Jew hatred has many forms, and these morph through time. Indeed, Jews have been hated and persecuted for a myriad of indefensible reasons, depending in large part on what issues are important to the larger society in which the Jewish people participate.  For much of the past two thousand years, Jews in Christian Europe were accused of Deicide (killing Christ).  With the enlightenment, Western thought moved from its Christian foundation towards classical reason and a more nationalistic world view.  Excesses associated with this transition led to a transition in Jew hatred from religion-based antisemitism (where Jews were perceived as Christ killers) to a nationalism/race-based Jew hatred.  This form of antisemitism led to the murder of more than 1/3rd of world Jewry (6 million people, including 1.5 million children) in the Holocaust (Shoah).  This event was catastrophic but not unprecedented, as the murder of Jews on a very large scale had been officially sanctioned in many societies over the past 2000 years. 


Thousands and thousands of Jews had been slaughtered in eastern Europe, including the Ukraine and Russia from the mid 17th century through to the beginning of the 20th century.  Race-based antisemitism was not new, and while growing most virulently in 19th and early 20th century Germany, it was to be found everywhere.  


Jew hatred based on ethnicity and Jewish peoplehood did not end with the Holocaust. However, this type of antisemitism was considered unsophisticated in polite company following WW2.   Since the war, the Western world has once again transitioned, moving away from racism and nationalism towards a more universalistic foundation – with the resurgence of large empires and development of international bodies including the United Nations.  It is in this context that Jew hatred has once again morphed. The single Jewish majority country in the world has become a focus for hatred with antizionism (hatred for the State of Israel) being the polite, acceptable and widespread form of Jew hatred.  At the United Nations, of 193 member states, Israel, with less than 9 million people, representing 0.11% of the world’s population, is targeted by approximately 1/3rdof all negative general assembly resolutions. Antizionism developed within the Soviet empire and grafted successfully onto more ancient forms of religious antisemitism in the Islamic world.
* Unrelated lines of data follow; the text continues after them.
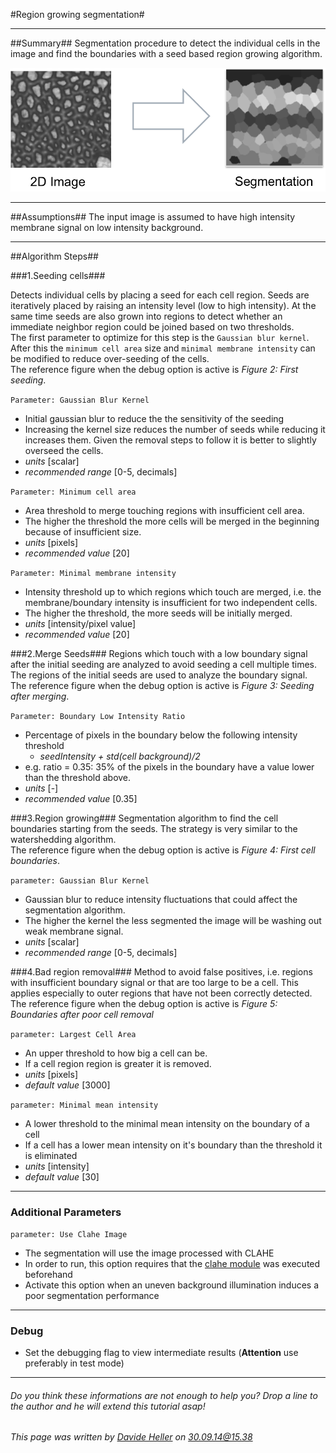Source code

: #Region growing segmentation#

---------------------------------------
##Summary##
Segmentation procedure to detect the individual cells in the image and find the boundaries with a seed based region growing algorithm.  

![Selective Plane Projection](../../Images/matlab/segmentation.png)

---------------------------------------
##Assumptions##
The input image is assumed to have high intensity membrane signal on low intensity background.

---------------------------------------
##Algorithm Steps##

###1.Seeding cells###

Detects individual cells by placing a seed for each cell region. Seeds are iteratively placed by raising an intensity level (low to high intensity). 
At the same time seeds are also grown into regions to detect whether an immediate neighbor region could be joined based on two thresholds.  
The first parameter to optimize for this step is the `Gaussian blur kernel`. After this the `minimum cell area` size and `minimal membrane intensity` can be modified
to reduce over-seeding of the cells.  
The reference figure when the debug option is active is _Figure 2: First seeding_.

`Parameter: Gaussian Blur Kernel`

* Initial gaussian blur to reduce the the sensitivity of the seeding
* Increasing the kernel size reduces the number of seeds while reducing it increases them. Given the removal steps to follow it is better to slightly overseed the cells.
* *units* [scalar]  
* *recommended range* [0-5, decimals]

`Parameter: Minimum cell area`

* Area threshold to merge touching regions with insufficient cell area.
* The higher the threshold the more cells will be merged in the beginning because of insufficient size.
* *units* [pixels]
* *recommended value* [20]

`Parameter: Minimal membrane intensity`

* Intensity threshold up to which regions which touch are merged, i.e. the membrane/boundary intensity is insufficient for two independent cells.
* The higher the threshold, the more seeds will be initially merged.
* *units* [intensity/pixel value]
* *recommended value* [20]

###2.Merge Seeds###
Regions which touch with a low boundary signal after the initial seeding are analyzed to avoid seeding a cell multiple times.
 The regions of the initial seeds are used to analyze the boundary signal.  
 The reference figure when the debug option is active is _Figure 3: Seeding after merging_.

`Parameter: Boundary Low Intensity Ratio`

* Percentage of pixels in the boundary below the following intensity threshold
    * *seedIntensity + std(cell background)/2*
* e.g. ratio = 0.35: 35% of the pixels in the boundary have a value lower than the threshold above.
* *units* [-]  
* *recommended value* [0.35]

###3.Region growing###
Segmentation algorithm to find the cell boundaries starting from the seeds. The strategy is very similar to the watershedding algorithm.  
The reference figure when the debug option is active is _Figure 4: First cell boundaries_.

`parameter: Gaussian Blur Kernel`

* Gaussian blur to reduce intensity fluctuations that could affect the segmentation algorithm.
* The higher the kernel the less segmented the image will be washing out weak membrane signal.
* *units* [scalar]  
* *recommended range* [0-5, decimals]

###4.Bad region removal###
Method to avoid false positives, i.e. regions with insufficient boundary signal or that are too large to be a cell. 
This applies especially to outer regions that have not been correctly detected.  
The reference figure when the debug option is active is _Figure 5: Boundaries after poor cell removal_

`parameter: Largest Cell Area`

* An upper threshold to how big a cell can be. 
* If a cell region region is greater it is removed.
* *units* [pixels]
* *default value* [3000]

`parameter: Minimal mean intensity`

* A lower threshold to the minimal mean intensity on the boundary of a cell
* If a cell has a lower mean intensity on it's boundary than the threshold it is eliminated
* *units* [intensity]
* *default value* [30]

---------------------------------------
### Additional Parameters ###

`parameter: Use Clahe Image`

* The segmentation will use the image processed with CLAHE
* In order to run, this option requires that the [clahe module](../02_clahe) was executed beforehand
* Activate this option when an uneven background illumination induces a poor segmentation performance

---------------------------------------
### Debug ###

* Set the debugging flag to view intermediate results (**Attention** use preferably in test mode)

---------------------------------------
######  Do you think these informations are not enough to help you? Drop a line to the author and he will extend this tutorial asap!

###### This page was written by [Davide Heller](mailto:davide.heller@imls.uzh.ch) on 30.09.14@15.38


<script type="text/javascript" src="http://imls-bg-jira.uzh.ch:8080/s/dec35b3786a7548dc4b26192f22b864e-T/en_USbjk9py/64014/4/1.4.24/_/download/batch/com.atlassian.jira.collector.plugin.jira-issue-collector-plugin:issuecollector/com.atlassian.jira.collector.plugin.jira-issue-collector-plugin:issuecollector.js?locale=en-US&collectorId=dab092eb"></script>

<script>
  (function(i,s,o,g,r,a,m){i['GoogleAnalyticsObject']=r;i[r]=i[r]||function(){
  (i[r].q=i[r].q||[]).push(arguments)},i[r].l=1*new Date();a=s.createElement(o),
  m=s.getElementsByTagName(o)[0];a.async=1;a.src=g;m.parentNode.insertBefore(a,m)
  })(window,document,'script','//www.google-analytics.com/analytics.js','ga');

  ga('create', 'UA-55332946-1', 'auto');
  ga('send', 'pageview');

</script>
In a new global context, today’s Jew hatred has many left wing, right wing and religious forms.  

Jewish contributions: 


The Jewish tradition is scholastic in nature and many of its sacred texts have helped to develop a finely balanced view of the dignity of individual man, together with the importance of communal action. Indeed, the Jewish people have given the world many ethical concepts that are now taken for granted.  As British historian Paul Johnson wrote in History of the Jews, “Certainly, the world without the Jews would have been a radically different place. Humanity might have eventually stumbled upon all the Jewish insights. But we cannot be sure. All the great conceptual discoveries of the human intellect seem obvious and inescapable once they had been revealed, but it requires a special genius to formulate them for the first time. The Jews had this gift. To them we owe the idea of equality before the law, both divine and human; of the sanctity of life and the dignity of human person; of the individual conscience and so a personal redemption; of collective conscience and so of social responsibility; of peace as an abstract ideal and love as the foundation of justice, and many other items which constitute the basic moral furniture of the human mind. Without Jews it might have been a much emptier place.” 


The Jewish approach to ethics and human progress with a priority placed on true freedom of thought, has put a target on the Jewish people, who resist totalitarianism in any and all forms.  Jew hatred is but one reflection of totalitarian ideology that comes to destroy all societies.